Rokok seperti halnya candu merupakan alat yang digunakan negara maju untuk menguasai negara berkembang. Indonesia saat ini menjadi sasaran empuk negara maju yang gencar menyerang melalui industri rokok.
Seperti yang diungkap Ketua Indonesia Tobacco Control, dr. Kartono Muhammad, rokok dan candu sesungguhnya tak berbeda. Keduanya menimbulkan ketergantungan dan berdampak buruk bagi kesehatan. Sejarah juga mencatat, rokok dan candu telah dijadikan senjata untuk menguasai negara lain.
Candu mengalaminya lebih dulu, lewat perang Inggris dan China pada perang candu tahun 1839-1842. Pada masa ini, Inggris dan sekutunya menekan China supaya mau menerima kiriman candu. Kejadian serupa dialami pada perang Vietnam dan Amerika Serikat, tahun 1955-1975. Perang dimenangkan Vietnam, setelah serdadu Amerika Serikat dibujuk menggunakan candu.
"Saat ini, kedudukan candu digantikan rokok. Lokasi perang juga berganti ke negara berkembang, misalnya Indonesia," kata Kartono pada peluncuran Road Map Pengendalian Produk Tembakau di Indonesia, Senin (24/6/2013) di Jakarta.
Negara berkembang, menurut Kartono, bukannya tak tahu bahaya merokok. Namun keuntungan investasi dan terbukanya lapangan kerja, menyebabkan industri rokok sulit dilawan.
"Padahal, menerima industri rokok sama saja membuka pintu untuk melemahkan generasi muda," ujarnya.
Konsumsi rokok, menurut Kartono, di negara-negara maju seperti Amerika telah dibatasi dan diatur secara ketat, antara lain lewat pelarangan iklan rokok dan peraturan dilarang merokok dalam keluarga. Akibatnya, produsen rokok 'melemparkan' produknya ke berbagai negara berkembang.

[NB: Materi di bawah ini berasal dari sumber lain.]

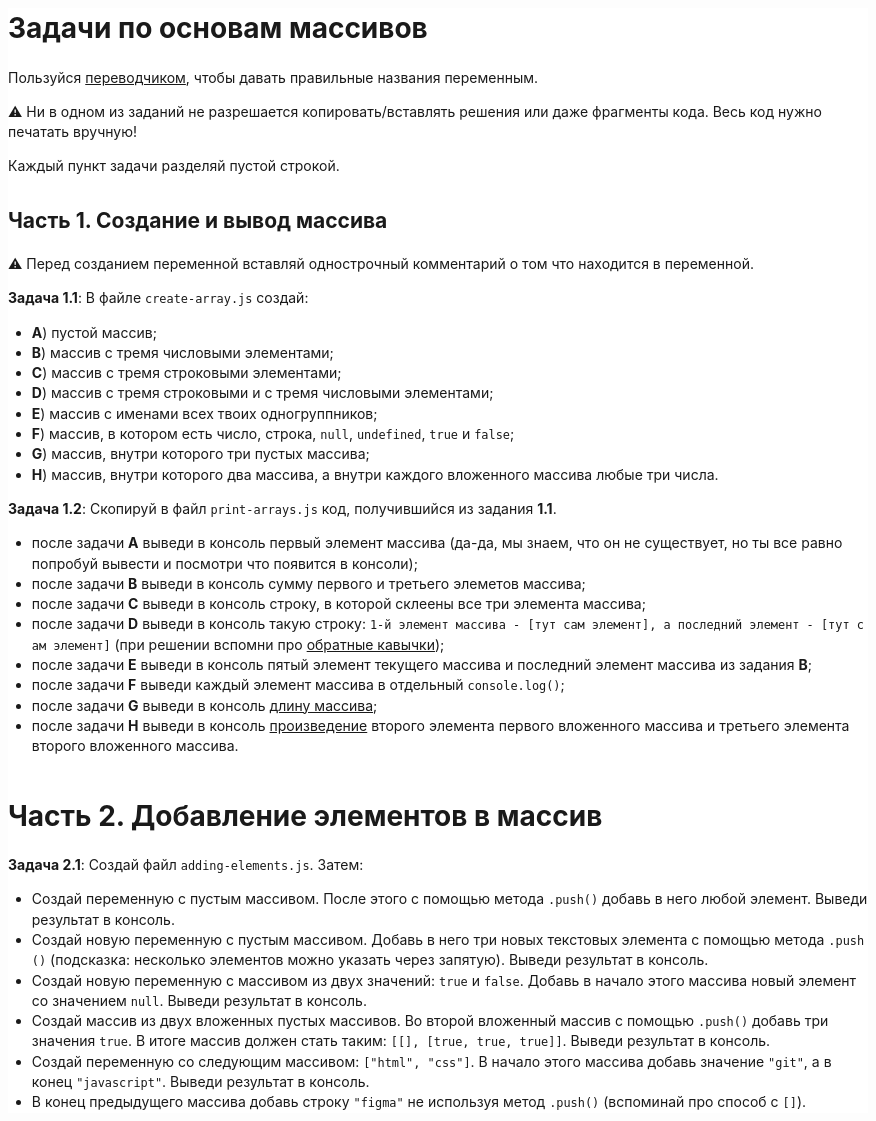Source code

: # Задачи по основам массивов

Пользуйся [переводчиком](https://translate.google.com/?sl=ru&tl=en&op=translate),
чтобы давать правильные названия переменным.

⚠️ Ни в одном из заданий не разрешается копировать/вставлять решения или даже фрагменты кода.
Весь код нужно печатать вручную!

Каждый пункт задачи разделяй пустой строкой. 

## Часть 1. Создание и вывод массива

⚠️ Перед созданием переменной вставляй однострочный комментарий о том что находится в переменной.

**Задача 1.1**: В файле `create-array.js` создай:
- **A**) пустой массив;
- **B**) массив с тремя числовыми элементами;
- **C**) массив с тремя строковыми элементами;
- **D**) массив с тремя строковыми и с тремя числовыми элементами;
- **E**) массив с именами всех твоих одногруппников;
- **F**) массив, в котором есть число, строка, `null`, `undefined`, `true` и `false`;
- **G**) массив, внутри которого три пустых массива;
- **H**) массив, внутри которого два массива, а внутри каждого вложенного массива любые три числа.

**Задача 1.2**: Скопируй в файл `print-arrays.js` код, получившийся из задания **1.1**.
- после задачи **A** выведи в консоль первый элемент массива (да-да, мы знаем, что он не существует, но ты все равно попробуй вывести и посмотри что появится в консоли);
- после задачи **B** выведи в консоль сумму первого и третьего элеметов массива;
- после задачи **C** выведи в консоль строку, в которой склеены все три элемента массива;
- после задачи **D** выведи в консоль такую строку: `1-й элемент массива - [тут сам элемент], а последний элемент - [тут сам элемент]` (при решении вспомни про [обратные кавычки](https://developer.mozilla.org/ru/docs/Web/JavaScript/Reference/Template_literals));
- после задачи **E** выведи в консоль пятый элемент текущего массива и последний элемент массива из задания **B**;
- после задачи **F** выведи каждый элемент массива в отдельный `console.log()`;
- после задачи **G** выведи в консоль [длину массива](https://developer.mozilla.org/ru/docs/Web/JavaScript/Reference/Global_Objects/Array/length);
- после задачи **H** выведи в консоль [произведение](https://ru.wikipedia.org/wiki/%D0%A3%D0%BC%D0%BD%D0%BE%D0%B6%D0%B5%D0%BD%D0%B8%D0%B5) второго элемента первого вложенного массива и третьего элемента второго вложенного массива.

# Часть 2. Добавление элементов в массив
**Задача 2.1**: Создай файл `adding-elements.js`. Затем:
- Создай переменную с пустым массивом. После этого с помощью метода `.push()` добавь в него 
любой элемент. Выведи результат в консоль.
- Создай новую переменную с пустым массивом. Добавь в него три новых текстовых элемента с помощью метода `.push()` (подсказка: несколько элементов можно указать через запятую). Выведи результат в консоль.
- Создай новую переменную с массивом из двух значений: `true` и `false`. Добавь в начало этого массива новый элемент со значением `null`. Выведи результат в консоль.
- Создай массив из двух вложенных пустых массивов. Во второй вложенный массив с помощью `.push()` добавь три значения `true`. В итоге массив должен стать таким: `[[], [true, true, true]]`. Выведи результат в консоль.
- Создай переменную со следующим массивом: `["html", "css"]`. В начало этого массива добавь значение `"git"`, а в конец `"javascript"`. Выведи результат в консоль.
- В конец предыдущего массива добавь строку `"figma"` не используя метод `.push()` (вспоминай про способ с `[]`).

Di negara berkembang, rokok mendapat sambutan. Indonesia kini menempati peringkat empat dunia dengan jumlah perokok sekitar 61,4 juta. Rokok dikonsumsi berbagai kalangan ekonomi, maupun gender.
"Karena itu konsumsi rokok harus dilarang. Melalui road map saya harap pemangku kepentingan akan memiliki arah yang jelas," kata Kartono.
Pelarangan ketat rokok diharapkan dapat membuka peluang Indonesia, berada di peringkat sama dengan negara maju lainnya.
Jebakan middle income trap
Besarnya risiko akibat rokok juga diakui anggota Dewan Pertimbangan Presiden bidang Ekonomi dan Lingkungan, Emil Salim. Menurutnya, rokok akan menyebabkan Indonesia terus masuk dalam middle income trap.
Jebakan negara berpenghasilan menengah ini mengindikasikan kesejahteraan orang Indonesia tidak kunjung setara dengan negara maju. Keadaan tersebut diakibatkan kinerja generasi muda yang tidak maksimal.
Kebiasaan merokok yang banyak dilakukan generasi muda menjadi penyebabnya. Sehingga, generasi muda mengalami ketergantungan dan mudah sakit. Akibatnya produktivitas dan kinerja generasi muda tidak masimal.
"Padahal dengan jumlah generasi muda yang terus meningkat, Indonesia berpeluang mengalahkan Cina, India, Jepang, dan Korea Selatan. Namun karena rokok, semua bisa tinggal kenangan," kata Emil.